Library | search time | accuracy |
---|---|---|
N2 (efCon = 100, efSearch = 25) | 0.000191692853 | 0.424057 |
N2 (efCon = 100, efSearch = 50) | 0.0002163668156 | 0.601179 |
N2 (efCon = 100, efSearch = 100) | 0.0002673476934 | 0.748796 |
N2 (efCon = 100, efSearch = 250) | 0.0005520210505 | 0.850445 |
N2 (efCon = 100, efSearch = 500) | 0.001028939319 | 0.895242 |
N2 (efCon = 100, efSearch = 750) | 0.001303373504 | 0.910901 |
N2 (efCon = 100, efSearch = 1000) | 0.001953691959 | 0.919208 |
N2 (efCon = 100, efSearch = 1500) | 0.002749215031 | 0.928018 |
N2 (efCon = 100, efSearch = 2500) | 0.003751451612 | 0.934984 |
N2 (efCon = 100, efSearch = 5000) | 0.008200209832 | 0.939109 |
N2 (efCon = 100, efSearch = 10000) | 0.01378832684 | 0.941021 |
N2 (efCon = 100, efSearch = 25000) | 0.03242799292 | 0.942262 |
N2 (efCon = 100, efSearch = 100000) | 0.1272339942 | 0.943302 |
nmslib (efCon = 100, efSearch = 25) | 0.0001844111204 | 0.486474 |
nmslib (efCon = 100, efSearch = 50) | 0.0002713298321 | 0.637868 |
nmslib (efCon = 100, efSearch = 100) | 0.0003269775152 | 0.764977 |
nmslib (efCon = 100, efSearch = 250) | 0.0005977529526 | 0.857598 |
nmslib (efCon = 100, efSearch = 500) | 0.001127228618 | 0.899621 |
nmslib (efCon = 100, efSearch = 750) | 0.00142812109 | 0.915815 |
nmslib (efCon = 100, efSearch = 1000) | 0.001758913255 | 0.923814 |
nmslib (efCon = 100, efSearch = 1500) | 0.002715426302 | 0.932147 |
nmslib (efCon = 100, efSearch = 2500) | 0.004713194823 | 0.938547 |
nmslib (efCon = 100, efSearch = 5000) | 0.008359930491 | 0.942717 |
nmslib (efCon = 100, efSearch = 10000) | 0.01632316473 | 0.944737 |
nmslib (efCon = 100, efSearch = 25000) | 0.03980695992 | 0.946092 |
nmslib (efCon = 100, efSearch = 100000) | 0.144999783 | 0.946819 |
The above data shows QPS(Queries Per Second) values according to accuracy change.

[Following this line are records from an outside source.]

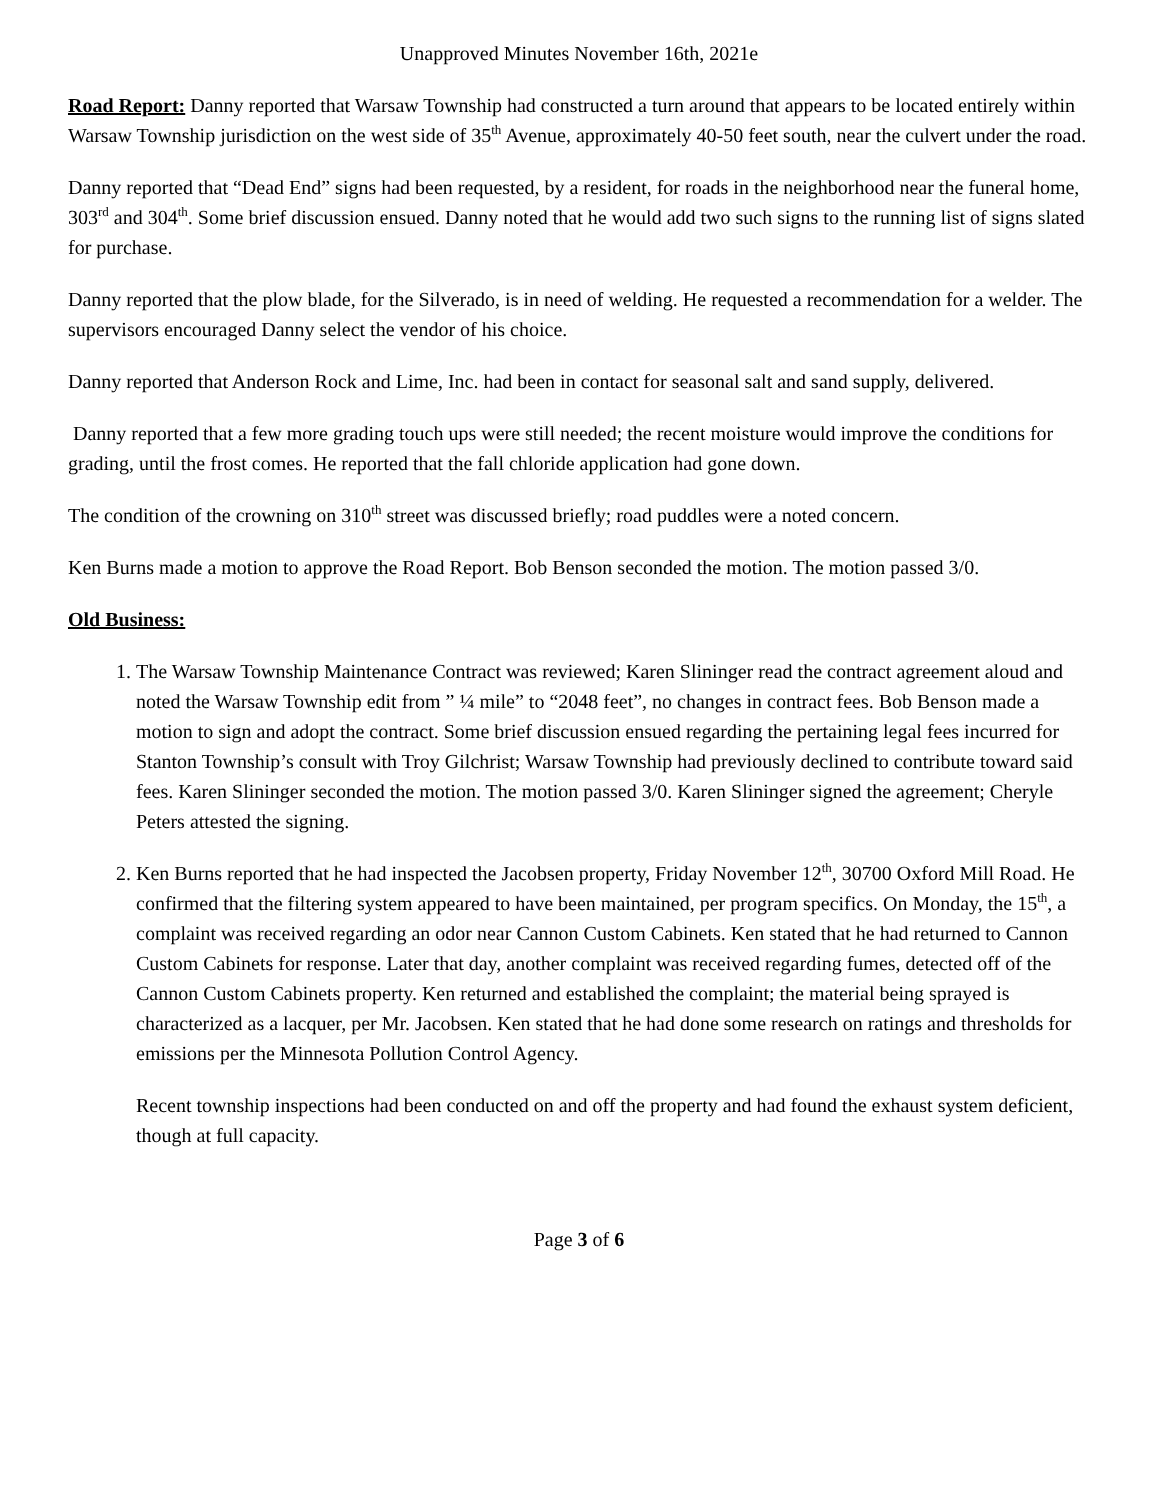Unapproved Minutes November 16th, 2021e
Road Report: Danny reported that Warsaw Township had constructed a turn around that appears to be located entirely within Warsaw Township jurisdiction on the west side of 35<sup>th</sup> Avenue, approximately 40-50 feet south, near the culvert under the road.
Danny reported that “Dead End” signs had been requested, by a resident, for roads in the neighborhood near the funeral home, 303<sup>rd</sup> and 304<sup>th</sup>. Some brief discussion ensued. Danny noted that he would add two such signs to the running list of signs slated for purchase.
Danny reported that the plow blade, for the Silverado, is in need of welding. He requested a recommendation for a welder. The supervisors encouraged Danny select the vendor of his choice.
Danny reported that Anderson Rock and Lime, Inc. had been in contact for seasonal salt and sand supply, delivered.
Danny reported that a few more grading touch ups were still needed; the recent moisture would improve the conditions for grading, until the frost comes. He reported that the fall chloride application had gone down.
The condition of the crowning on 310<sup>th</sup> street was discussed briefly; road puddles were a noted concern.
Ken Burns made a motion to approve the Road Report. Bob Benson seconded the motion. The motion passed 3/0.
Old Business:
1. The Warsaw Township Maintenance Contract was reviewed; Karen Slininger read the contract agreement aloud and noted the Warsaw Township edit from ” ¼ mile” to “2048 feet”, no changes in contract fees. Bob Benson made a motion to sign and adopt the contract. Some brief discussion ensued regarding the pertaining legal fees incurred for Stanton Township’s consult with Troy Gilchrist; Warsaw Township had previously declined to contribute toward said fees. Karen Slininger seconded the motion. The motion passed 3/0. Karen Slininger signed the agreement; Cheryle Peters attested the signing.
2. Ken Burns reported that he had inspected the Jacobsen property, Friday November 12<sup>th</sup>, 30700 Oxford Mill Road. He confirmed that the filtering system appeared to have been maintained, per program specifics. On Monday, the 15<sup>th</sup>, a complaint was received regarding an odor near Cannon Custom Cabinets. Ken stated that he had returned to Cannon Custom Cabinets for response. Later that day, another complaint was received regarding fumes, detected off of the Cannon Custom Cabinets property. Ken returned and established the complaint; the material being sprayed is characterized as a lacquer, per Mr. Jacobsen. Ken stated that he had done some research on ratings and thresholds for emissions per the Minnesota Pollution Control Agency.
Recent township inspections had been conducted on and off the property and had found the exhaust system deficient, though at full capacity.
Page 3 of 6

N2 and nmslib both libraries have similar search performance.
Library | memory usage |
---|---|
N2 | 11209.5 MB |
nmslib | 13006.2 MB |
The above data shows the difference in memory usage before and after index file build. N2 uses 14% less memory than nmslib.
N2 builds index file faster and uses less memory than nmslib, but has similar search performance.
The benchmark environment uses multiple threads for index builds but a single thread for searching. In a real production environment, you will need concurrent searches (by multiple processes or multiple threads). N2 allows you to search simultaneously using multiple processes. With mmap support in N2, It works much more efficiently than other libraries, including the nmslib.